[[ Data for this task, beginning ]]

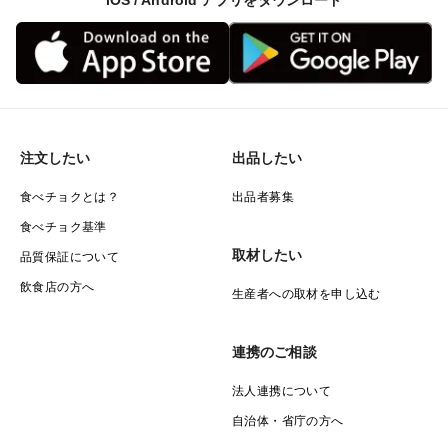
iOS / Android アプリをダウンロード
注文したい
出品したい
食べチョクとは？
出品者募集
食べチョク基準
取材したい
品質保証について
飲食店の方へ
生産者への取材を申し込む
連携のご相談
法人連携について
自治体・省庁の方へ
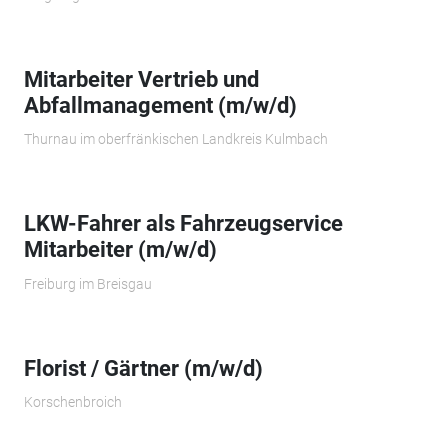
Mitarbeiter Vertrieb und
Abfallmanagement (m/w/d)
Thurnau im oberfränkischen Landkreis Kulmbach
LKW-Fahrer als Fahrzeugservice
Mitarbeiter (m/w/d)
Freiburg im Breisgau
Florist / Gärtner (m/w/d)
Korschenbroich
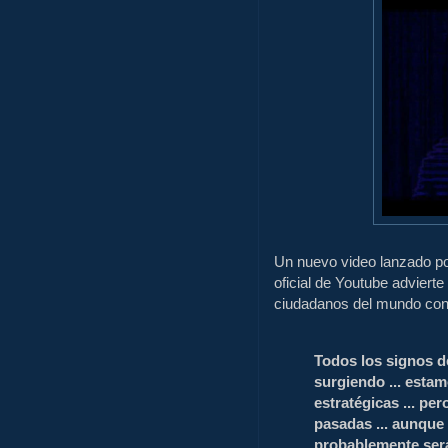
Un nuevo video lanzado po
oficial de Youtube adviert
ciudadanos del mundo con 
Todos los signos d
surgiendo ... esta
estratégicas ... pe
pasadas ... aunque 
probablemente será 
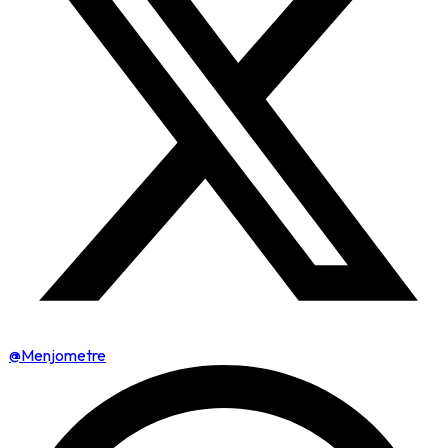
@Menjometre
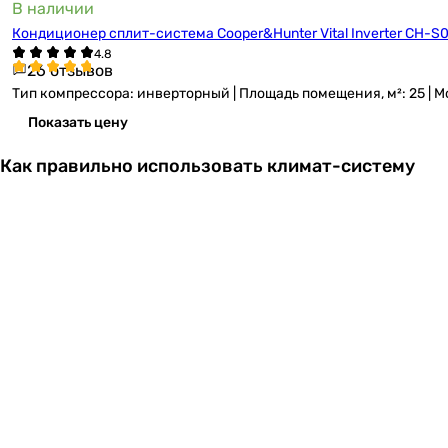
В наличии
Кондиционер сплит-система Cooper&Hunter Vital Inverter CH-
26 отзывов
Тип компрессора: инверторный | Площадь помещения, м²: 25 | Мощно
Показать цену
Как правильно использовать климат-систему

[[ Data for this task, end ]]

Work to complete
The output should consist of every entry above, printed exactly, with the images removed.

Exercise result
iOS / Android アプリをダウンロード
注文したい
出品したい
食べチョクとは？
出品者募集
食べチョク基準
取材したい
品質保証について
飲食店の方へ
生産者への取材を申し込む
連携のご相談
法人連携について
自治体・省庁の方へ
Mitarbeiter Vertrieb und
Abfallmanagement (m/w/d)
Thurnau im oberfränkischen Landkreis Kulmbach
LKW-Fahrer als Fahrzeugservice
Mitarbeiter (m/w/d)
Freiburg im Breisgau
Florist / Gärtner (m/w/d)
Korschenbroich
Un nuevo video lanzado po
oficial de Youtube adviert
ciudadanos del mundo con 
Todos los signos d
surgiendo ... esta
estratégicas ... pe
pasadas ... aunque 
probablemente será 
@Menjometre
В наличии
Кондиционер сплит-система Cooper&Hunter Vital Inverter CH-
26 отзывов
Тип компрессора: инверторный | Площадь помещения, м²: 25 | Мощно
Показать цену
Как правильно использовать климат-систему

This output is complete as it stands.